▶ _BRIEF_:
Your task is to return the line containing "Explain statistical methodology" and each line after it through the end of the entries, exactly, with no other lines.

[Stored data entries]
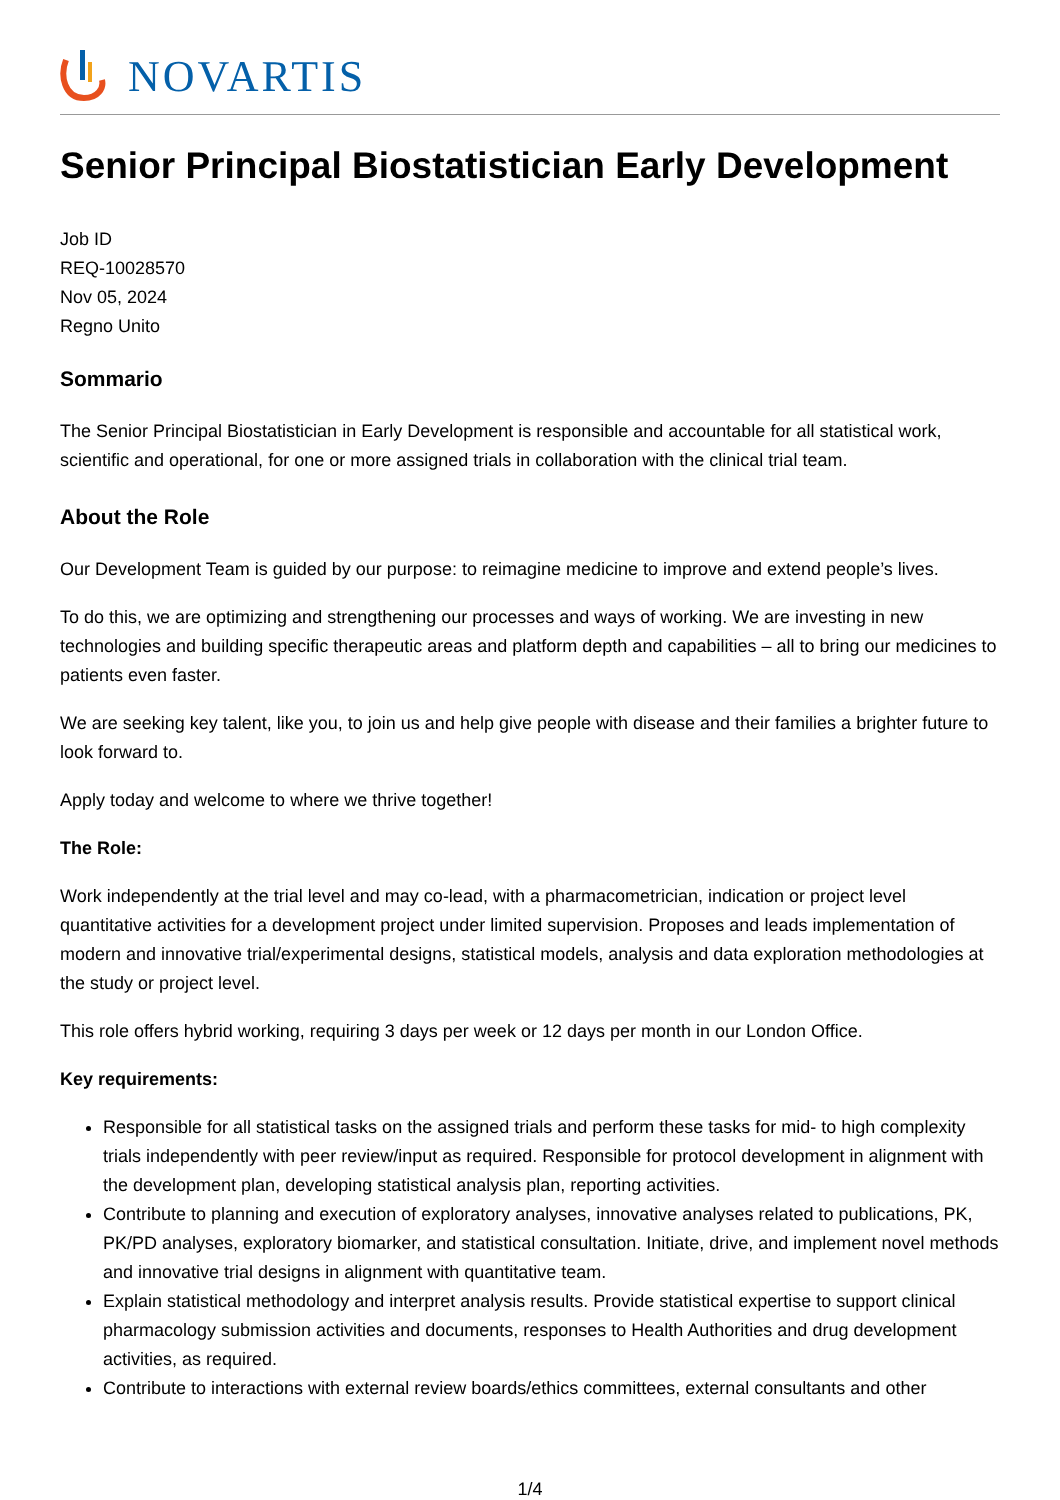NOVARTIS
Senior Principal Biostatistician Early Development
Job ID
REQ-10028570
Nov 05, 2024
Regno Unito
Sommario
The Senior Principal Biostatistician in Early Development is responsible and accountable for all statistical work, scientific and operational, for one or more assigned trials in collaboration with the clinical trial team.
About the Role
Our Development Team is guided by our purpose: to reimagine medicine to improve and extend people’s lives.
To do this, we are optimizing and strengthening our processes and ways of working. We are investing in new technologies and building specific therapeutic areas and platform depth and capabilities – all to bring our medicines to patients even faster.
We are seeking key talent, like you, to join us and help give people with disease and their families a brighter future to look forward to.
Apply today and welcome to where we thrive together!
The Role:
Work independently at the trial level and may co-lead, with a pharmacometrician, indication or project level quantitative activities for a development project under limited supervision. Proposes and leads implementation of modern and innovative trial/experimental designs, statistical models, analysis and data exploration methodologies at the study or project level.
This role offers hybrid working, requiring 3 days per week or 12 days per month in our London Office.
Key requirements:
Responsible for all statistical tasks on the assigned trials and perform these tasks for mid- to high complexity trials independently with peer review/input as required. Responsible for protocol development in alignment with the development plan, developing statistical analysis plan, reporting activities.
Contribute to planning and execution of exploratory analyses, innovative analyses related to publications, PK, PK/PD analyses, exploratory biomarker, and statistical consultation. Initiate, drive, and implement novel methods and innovative trial designs in alignment with quantitative team.
Explain statistical methodology and interpret analysis results. Provide statistical expertise to support clinical pharmacology submission activities and documents, responses to Health Authorities and drug development activities, as required.
Contribute to interactions with external review boards/ethics committees, external consultants and other
1/4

▶ _TASK SOLUTION_:
Explain statistical methodology and interpret analysis results. Provide statistical expertise to support clinical pharmacology submission activities and documents, responses to Health Authorities and drug development activities, as required.
Contribute to interactions with external review boards/ethics committees, external consultants and other
1/4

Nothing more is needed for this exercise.